** SET OF TASKS **
1. Rewrite the stretch of the Karen Armstrong interview from "From a New York" through "organizing the present.", putting "scholar" in place of "anthropologist".
2. Pick up the Karen Armstrong interview after its last line and write what comes next.

** SELECTED EXCERPT **
=== Begin Enclosure ===
From a New York Times By the Book interview headlined “The Novel That Made Karen Armstrong Quit Her Reading Group”:
What books are on your night stand?
“The Cloud of Unknowing,” a 14th-century mystical text by an English monk who reminds us that we have no idea what God is, and the “Analects” of Confucius, pithy aphorisms on which I ponder if I cannot sleep.
What’s the last great book you read?
“The Dawn of Everything: A New History of Humanity,” by the anthropologist David Graeber and the archaeologist David Wengrow — an enthralling read. On almost every page, you are compelled to revise your view of the past and imagine new ways of organizing the present.
Describe your ideal reading experience (where, when, what, how?)
It changed not only my reading experience but my life. I did not find it in a novel, a poem or a philosophical treatise, however. Instead, I came upon it by accident in a dry, scholarly footnote in which the Islamist scholar Louis Massignon describes what he called “the science of compassion” — a knowledge that is derived not from abstruse study but is achieved by feeling with (Latin: com passus) others. When we encounter a spirituality that differs from our own and seems alien, Massignon explained, instead of simply dismissing it, we must ask ourselves how the writer came to have these ideas. We must acquaint ourselves in a scholarly fashion with the social, political, geographical, historical and philosophical context in which he lived and worked. And we must not leave this text, Massignon insisted, until we can honestly say that, in such circumstances, we would feel the same. In this way, he explained, we can broaden our horizons and make a place for the other in our minds and hearts. It is an ekstasis, a disciplined “stepping outside” of the self in a sensitive but informed identification with another — not an exalted trance, but an intellectual process that enables you to open your mind and heart to something that seemed initially alien.
What’s your favorite book no one else has heard of?
Everybody has heard of the Tao Te Ching, the Taoist classic. Less well known, but equally important and far more accessible, is “The Book of Zhuangzi,” written in the fourth century B.C., which also enables the reader to become aware of the Tao, the sacred reality that permeates every aspect of life. Zhuangzi’s style is energetic, ebullient, bracing, humorous and accessible. The secret, he explains, is to let ourselves go, laying aside the ego that we cherish so diligently. We do this not by abstruse meditation; instead, we must focus on simple tasks so thoroughly and wholeheartedly that we forget ourselves and allow the qi, the sacred force that permeates the whole of reality, to take over. His heroes are not daunting, solitary mystics. Instead, Zhuangzi introduces us to ordinary people engaged in humdrum tasks who lose themselves so completely in their work that, without any great drama, they experience ekstasis. We meet a hunchback catching cicadas in the forest and a butcher carving an ox who have both, in their own way, touched the Tao, the ineffable source of life itself, by concentrating so intensely on their job that they have left themselves behind. This brings not only new insight but a great peace. Zhuangzi tells us that when Taoists quietly and gently discuss the Tao together, they simply look at one another and smile. There is no disagreement in their hearts, and so they become friends.
You were a nun for a time before leaving organized religion and becoming a scholar. Who writes especially well about faith or the cloistered life?
=== End Enclosure ===
** STORED DATA **
=== Begin Enclosure ===
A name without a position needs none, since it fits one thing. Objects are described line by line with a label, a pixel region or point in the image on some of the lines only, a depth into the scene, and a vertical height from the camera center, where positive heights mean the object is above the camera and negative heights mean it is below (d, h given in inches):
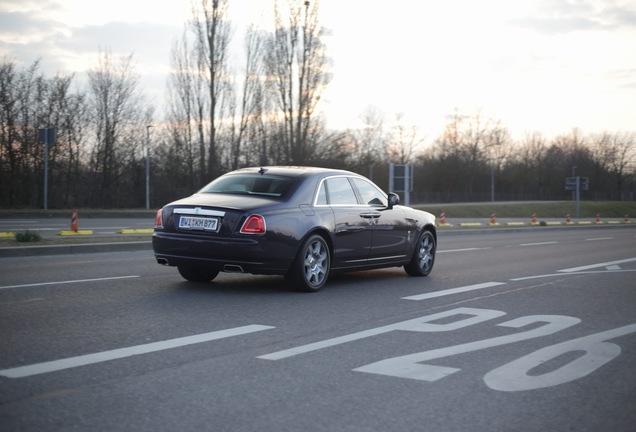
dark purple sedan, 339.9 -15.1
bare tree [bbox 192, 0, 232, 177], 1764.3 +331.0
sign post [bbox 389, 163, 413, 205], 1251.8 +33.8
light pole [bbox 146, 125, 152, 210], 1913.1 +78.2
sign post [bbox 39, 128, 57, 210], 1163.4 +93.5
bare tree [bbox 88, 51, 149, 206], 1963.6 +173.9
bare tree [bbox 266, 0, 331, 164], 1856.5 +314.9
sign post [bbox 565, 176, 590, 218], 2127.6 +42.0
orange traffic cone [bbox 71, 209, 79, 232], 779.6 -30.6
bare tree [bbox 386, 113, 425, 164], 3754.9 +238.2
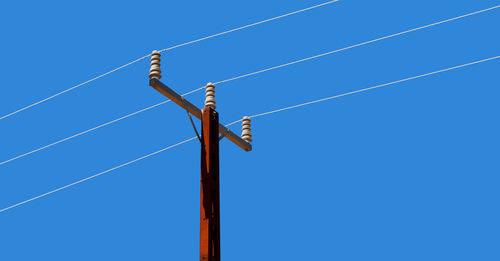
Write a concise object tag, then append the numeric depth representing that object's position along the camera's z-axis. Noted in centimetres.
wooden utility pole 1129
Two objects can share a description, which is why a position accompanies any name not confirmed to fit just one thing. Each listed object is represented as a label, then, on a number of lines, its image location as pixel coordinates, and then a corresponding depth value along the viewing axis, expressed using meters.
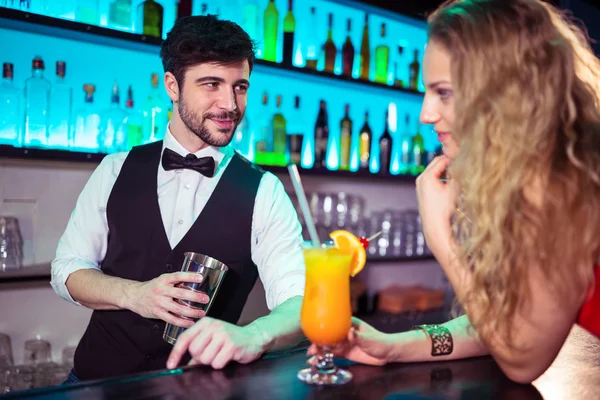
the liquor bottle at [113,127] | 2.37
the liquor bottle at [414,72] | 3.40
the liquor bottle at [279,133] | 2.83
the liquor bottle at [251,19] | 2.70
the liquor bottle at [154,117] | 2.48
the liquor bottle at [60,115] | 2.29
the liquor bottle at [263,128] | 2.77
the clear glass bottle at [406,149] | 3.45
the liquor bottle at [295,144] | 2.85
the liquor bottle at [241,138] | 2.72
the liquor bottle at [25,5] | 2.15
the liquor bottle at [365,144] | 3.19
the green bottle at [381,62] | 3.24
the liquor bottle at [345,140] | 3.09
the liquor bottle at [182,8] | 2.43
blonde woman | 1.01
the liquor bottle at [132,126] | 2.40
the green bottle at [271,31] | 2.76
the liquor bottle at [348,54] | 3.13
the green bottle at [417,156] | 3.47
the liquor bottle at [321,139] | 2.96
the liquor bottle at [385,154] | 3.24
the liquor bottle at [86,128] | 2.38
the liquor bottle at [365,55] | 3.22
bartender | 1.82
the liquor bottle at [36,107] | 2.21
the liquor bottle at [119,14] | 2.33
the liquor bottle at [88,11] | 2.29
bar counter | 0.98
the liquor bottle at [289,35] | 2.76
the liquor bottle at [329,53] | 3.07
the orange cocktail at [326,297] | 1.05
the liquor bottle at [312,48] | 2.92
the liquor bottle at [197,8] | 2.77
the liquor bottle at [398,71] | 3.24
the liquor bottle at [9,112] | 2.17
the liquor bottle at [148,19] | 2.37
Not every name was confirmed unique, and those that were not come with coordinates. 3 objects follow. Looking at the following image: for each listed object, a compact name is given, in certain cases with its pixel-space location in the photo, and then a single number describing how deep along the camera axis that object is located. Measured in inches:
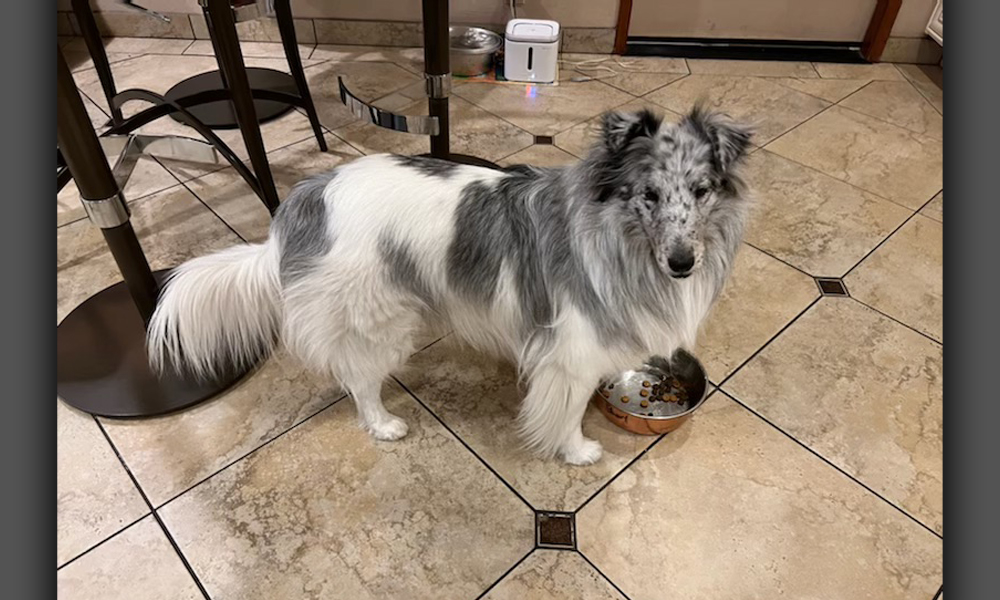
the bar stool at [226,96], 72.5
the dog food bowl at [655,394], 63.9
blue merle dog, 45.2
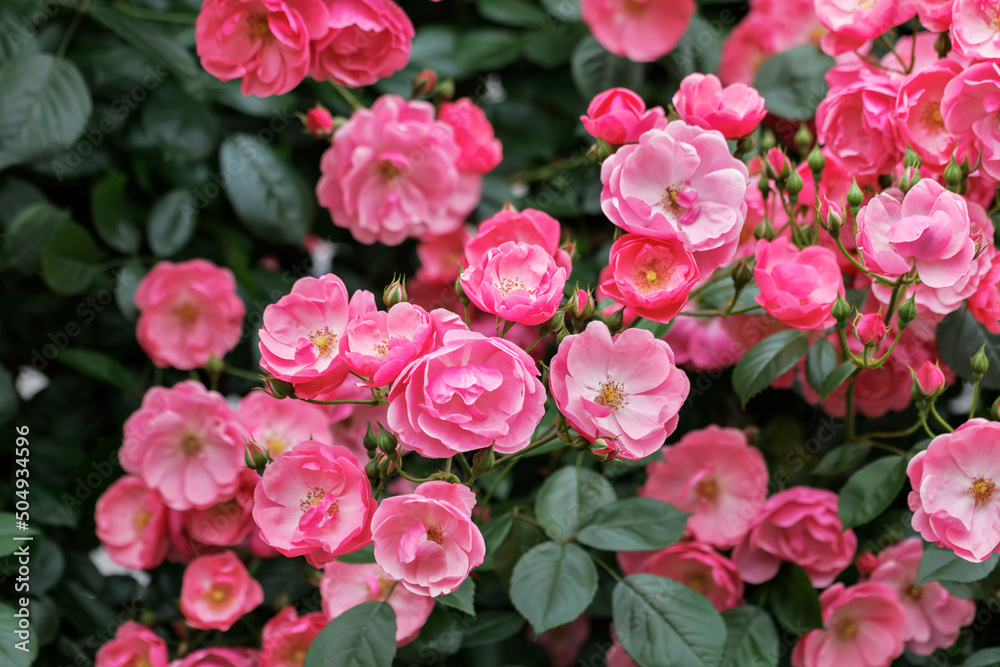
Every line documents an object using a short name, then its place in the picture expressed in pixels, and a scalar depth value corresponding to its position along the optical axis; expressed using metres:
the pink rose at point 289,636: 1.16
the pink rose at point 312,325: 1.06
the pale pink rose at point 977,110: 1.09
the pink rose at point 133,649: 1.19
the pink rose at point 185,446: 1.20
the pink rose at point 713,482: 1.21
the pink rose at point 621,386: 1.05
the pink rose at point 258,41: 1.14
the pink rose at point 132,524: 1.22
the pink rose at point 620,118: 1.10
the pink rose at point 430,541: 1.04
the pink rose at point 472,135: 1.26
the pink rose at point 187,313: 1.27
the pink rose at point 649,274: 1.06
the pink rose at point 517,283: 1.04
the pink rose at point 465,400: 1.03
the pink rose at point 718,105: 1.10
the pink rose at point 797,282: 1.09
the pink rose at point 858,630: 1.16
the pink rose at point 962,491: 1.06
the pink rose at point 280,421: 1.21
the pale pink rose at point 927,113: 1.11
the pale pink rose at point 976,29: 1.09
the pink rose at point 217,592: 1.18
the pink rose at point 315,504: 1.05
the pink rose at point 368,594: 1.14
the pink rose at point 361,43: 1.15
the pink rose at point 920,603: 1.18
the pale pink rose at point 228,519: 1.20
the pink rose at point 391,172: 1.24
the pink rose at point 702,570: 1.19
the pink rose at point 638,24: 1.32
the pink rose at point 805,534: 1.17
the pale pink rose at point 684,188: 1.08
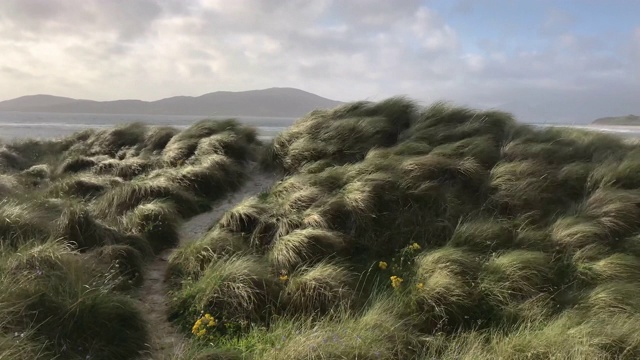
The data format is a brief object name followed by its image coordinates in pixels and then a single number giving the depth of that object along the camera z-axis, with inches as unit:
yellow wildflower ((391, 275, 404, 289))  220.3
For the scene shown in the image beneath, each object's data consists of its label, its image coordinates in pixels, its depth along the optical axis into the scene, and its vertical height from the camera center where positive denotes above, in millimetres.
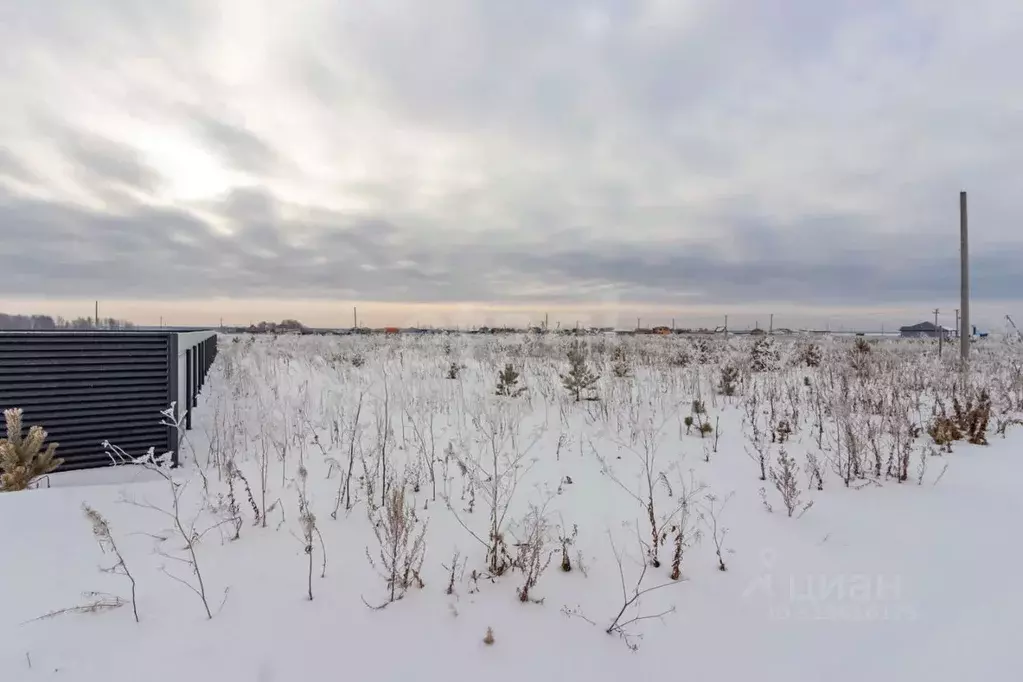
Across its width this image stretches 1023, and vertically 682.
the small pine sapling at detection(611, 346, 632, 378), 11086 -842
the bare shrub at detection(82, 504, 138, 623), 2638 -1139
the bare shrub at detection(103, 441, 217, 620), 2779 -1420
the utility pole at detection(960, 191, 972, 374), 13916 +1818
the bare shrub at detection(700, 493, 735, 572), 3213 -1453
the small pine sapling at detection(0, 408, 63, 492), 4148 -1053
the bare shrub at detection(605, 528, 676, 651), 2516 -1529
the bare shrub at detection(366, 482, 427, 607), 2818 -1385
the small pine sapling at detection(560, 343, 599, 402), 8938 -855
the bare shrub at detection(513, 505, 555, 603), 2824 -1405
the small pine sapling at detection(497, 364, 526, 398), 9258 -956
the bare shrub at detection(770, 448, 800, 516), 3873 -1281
=== End Enclosure ===
** ANSWERS TO THE EXERCISES **
1.
From a New York Times By the Book interview headlined “The Novel That Made Karen Armstrong Quit Her Reading Group”:
What books are on your night stand?
“The Cloud of Unknowing,” a 14th-century mystical text by an English monk who reminds us that we have no idea what God is, and the “Analects” of Confucius, pithy aphorisms on which I ponder if I cannot sleep.
What’s the last great book you read?
“The Dawn of Everything: A New History of Humanity,” by the scholar David Graeber and the archaeologist David Wengrow — an enthralling read. On almost every page, you are compelled to revise your view of the past and imagine new ways of organizing the present.

2.
I think this must be Rumer Godden. She is rightly embarrassed about the film adaptation of her early novel “Black Narcissus,” but she later spent a long time talking to the enclosed Benedictine nuns of Stanbrook Abbey in Worcestershire, England, and thus learned a great deal about the monastic life, which she describes with sympathy and respect in “In This House of Brede.” It is a lovely book, but perhaps a little idealistic. Godden, who could only converse with the nuns through a grille, could not have experienced the inevitable difficulties of monastic life on the other side. Nuns are human beings like the rest of us. Like ourselves, they also experience clashes of personality, loneliness and even the pettiness that inevitably surfaces even in the noblest of people who live in proximity with one another.
Do you have a favorite book of the Bible?
I am going to call it “The Book of Paul.” I developed an admiration and affection for St. Paul while making a television series in the 1980s called “The First Christian,” about his life and work. As I got to know Paul, with the help of a distinguished New Testament scholar, he ceased to be an authoritarian, misogynistic figure but became instead a vulnerable, passionate and brilliant human being. Writing only 20 years after Jesus’ death, Paul is the earliest Christian author. But — an important point — he indisputably wrote only seven of the letters attributed to him in the New Testament: The First Epistle to the Thessalonians (but probably not the Second); Galatians; 1 and 2 Corinthians; Romans; Philippians; and Philemon. The other so-called “Pauline” epistles were far more conservative. Written after his death — some as late as the early second century — they were all trying to rein Paul in. Paul had believed that Jesus would return to earth in his own lifetime to establish the Kingdom of God — a new world order in which social distinctions of class, gender and race would be obliterated. “In Christ there are no more distinctions between Jew and Greek, slave and free, male and female, but all of you are one in Christ Jesus” (Galatians 3:28). Jesus, of course, did not return in glory, and Christians decided that if they were to survive in Roman society, they needed a more conservative approach. But today, at this time of racial, social and economic inequality, we need Paul’s radically egalitarian voice.
Are there religious historians or scholars you especially admire?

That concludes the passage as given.